[To do]: Please keep to the lines below from the one with "neck: (299, 114)" through the one with "right back paw: (217, 162)", and restate them word for word, ends included.

*** Data listing ***

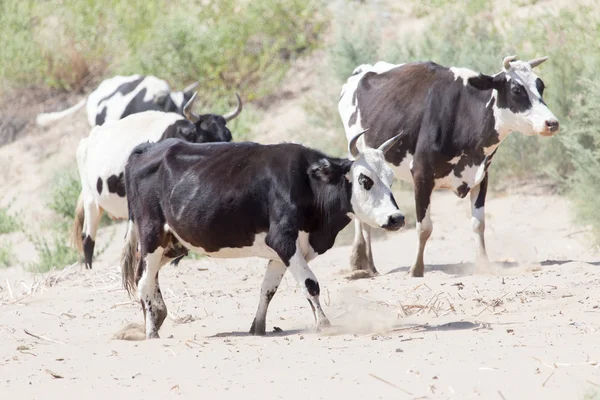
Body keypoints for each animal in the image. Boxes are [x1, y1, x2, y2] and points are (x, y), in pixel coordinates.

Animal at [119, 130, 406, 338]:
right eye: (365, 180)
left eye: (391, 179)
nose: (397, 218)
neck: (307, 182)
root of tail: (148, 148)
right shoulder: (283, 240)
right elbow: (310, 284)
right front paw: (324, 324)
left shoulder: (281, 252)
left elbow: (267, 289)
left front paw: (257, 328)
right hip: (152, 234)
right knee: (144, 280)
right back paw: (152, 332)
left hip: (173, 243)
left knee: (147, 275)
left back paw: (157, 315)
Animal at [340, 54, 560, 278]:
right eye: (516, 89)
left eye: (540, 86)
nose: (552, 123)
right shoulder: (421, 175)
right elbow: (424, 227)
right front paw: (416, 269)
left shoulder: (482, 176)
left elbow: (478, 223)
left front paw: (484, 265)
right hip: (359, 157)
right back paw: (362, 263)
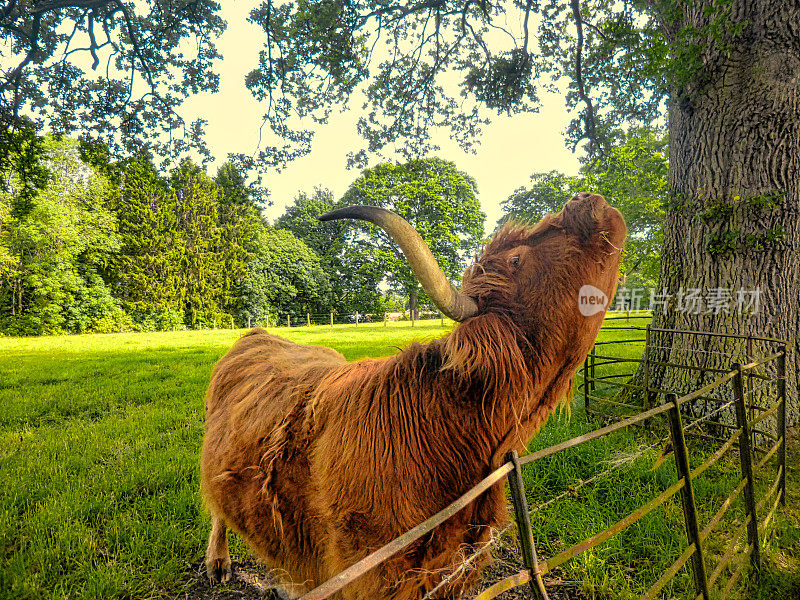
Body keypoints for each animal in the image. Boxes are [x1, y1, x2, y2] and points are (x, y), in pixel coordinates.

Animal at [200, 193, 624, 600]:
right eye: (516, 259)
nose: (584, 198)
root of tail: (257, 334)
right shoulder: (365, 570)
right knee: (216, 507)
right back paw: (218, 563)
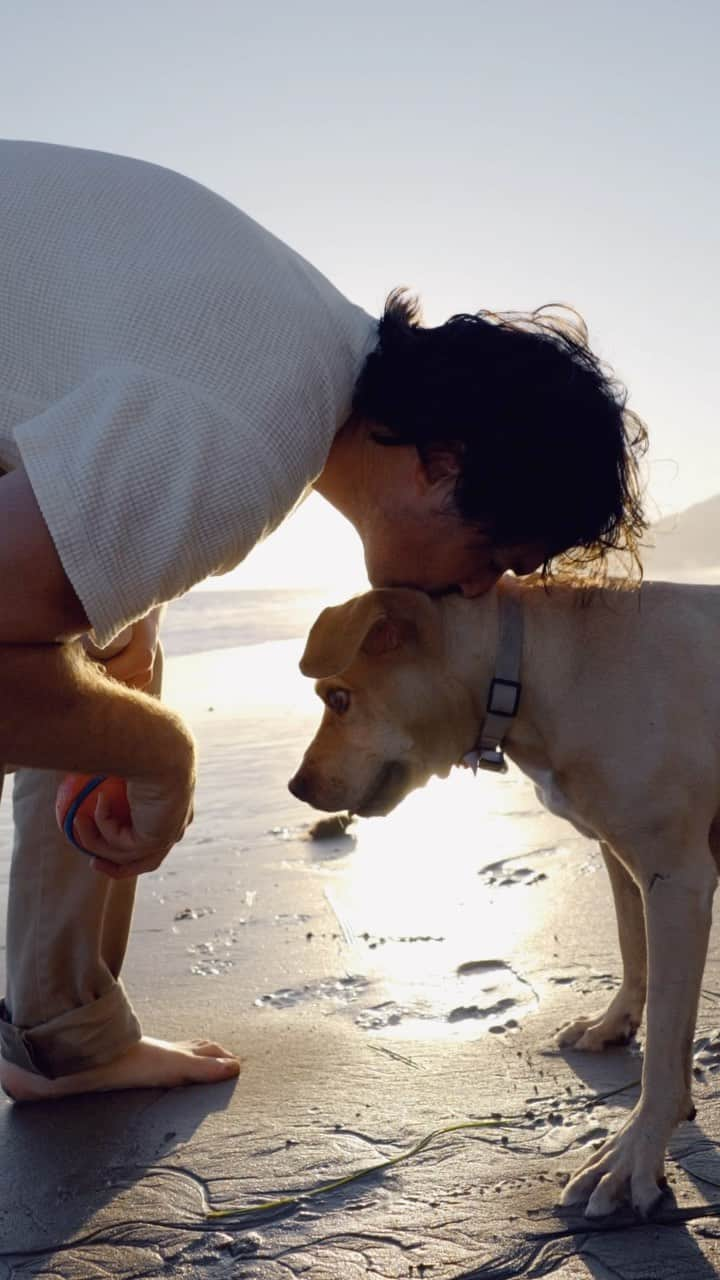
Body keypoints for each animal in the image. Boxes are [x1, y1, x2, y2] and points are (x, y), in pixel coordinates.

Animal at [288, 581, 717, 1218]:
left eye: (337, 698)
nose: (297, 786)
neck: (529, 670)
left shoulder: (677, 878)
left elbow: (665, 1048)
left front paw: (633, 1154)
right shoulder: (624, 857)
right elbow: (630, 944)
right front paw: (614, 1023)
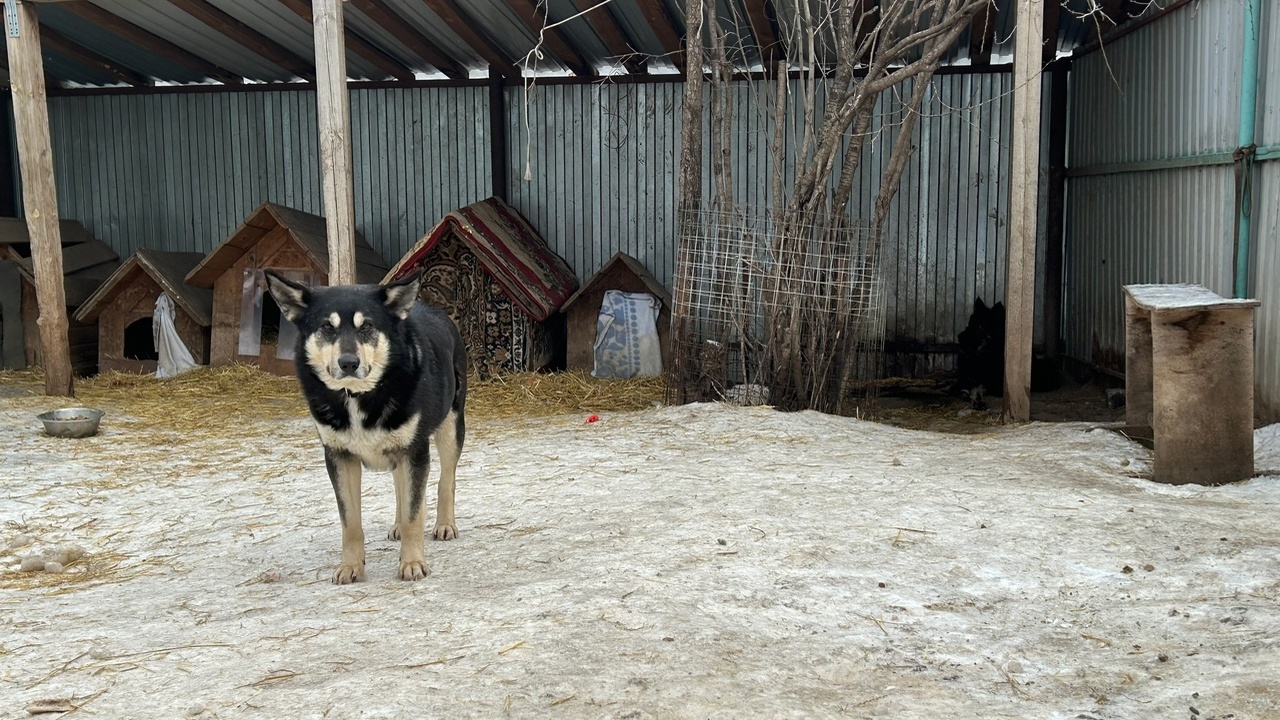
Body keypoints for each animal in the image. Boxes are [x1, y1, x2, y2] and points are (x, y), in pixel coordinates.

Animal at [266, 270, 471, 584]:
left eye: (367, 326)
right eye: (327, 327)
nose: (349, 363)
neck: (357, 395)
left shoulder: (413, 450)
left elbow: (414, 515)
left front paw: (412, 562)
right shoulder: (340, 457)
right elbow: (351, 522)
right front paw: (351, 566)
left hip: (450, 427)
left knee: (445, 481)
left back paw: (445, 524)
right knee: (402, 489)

*** End of Data listing ***
*** Data listing ***

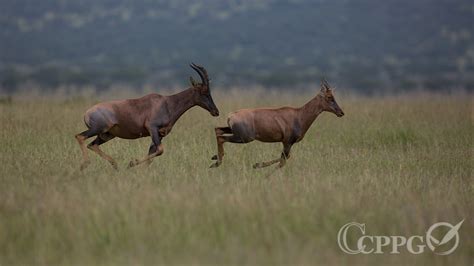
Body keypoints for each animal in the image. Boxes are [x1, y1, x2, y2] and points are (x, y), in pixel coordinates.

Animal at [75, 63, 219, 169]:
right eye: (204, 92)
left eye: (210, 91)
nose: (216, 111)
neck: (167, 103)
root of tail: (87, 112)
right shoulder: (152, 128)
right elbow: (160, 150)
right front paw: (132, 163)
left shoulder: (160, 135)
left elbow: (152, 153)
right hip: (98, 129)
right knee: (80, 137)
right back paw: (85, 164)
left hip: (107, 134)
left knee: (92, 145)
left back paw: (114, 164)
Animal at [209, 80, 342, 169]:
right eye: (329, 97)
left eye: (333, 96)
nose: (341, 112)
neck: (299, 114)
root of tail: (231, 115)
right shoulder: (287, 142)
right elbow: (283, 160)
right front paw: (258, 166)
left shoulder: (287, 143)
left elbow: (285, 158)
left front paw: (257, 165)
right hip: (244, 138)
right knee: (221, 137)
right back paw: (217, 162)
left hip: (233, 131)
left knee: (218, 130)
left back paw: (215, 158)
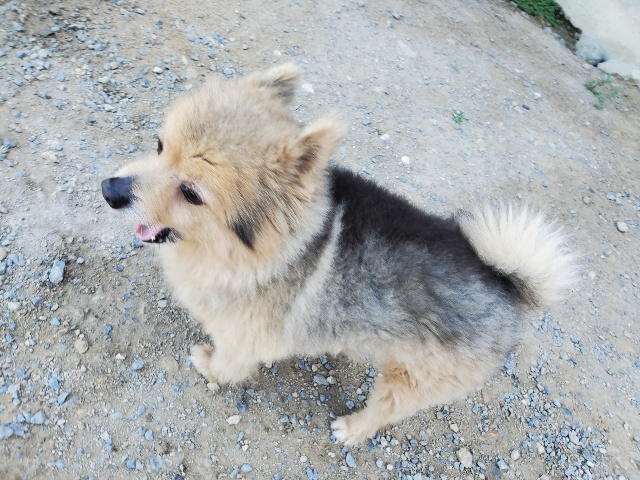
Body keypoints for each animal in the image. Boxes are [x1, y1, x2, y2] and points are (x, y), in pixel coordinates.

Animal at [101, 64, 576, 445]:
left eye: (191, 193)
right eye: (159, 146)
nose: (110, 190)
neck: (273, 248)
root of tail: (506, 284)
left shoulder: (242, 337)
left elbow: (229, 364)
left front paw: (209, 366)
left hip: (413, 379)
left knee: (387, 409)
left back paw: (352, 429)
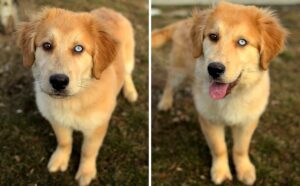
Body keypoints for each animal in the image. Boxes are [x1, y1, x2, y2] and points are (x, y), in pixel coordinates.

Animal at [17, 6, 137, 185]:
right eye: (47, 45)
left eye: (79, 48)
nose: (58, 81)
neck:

*** End of Data listing ***

[Result of the task]:
neck: (299, 114)
root of tail: (231, 115)
right shoulder: (287, 142)
right elbow: (283, 160)
right front paw: (258, 166)
left shoulder: (287, 143)
left elbow: (285, 158)
left front paw: (257, 165)
right hip: (244, 138)
right knee: (221, 137)
right back paw: (217, 162)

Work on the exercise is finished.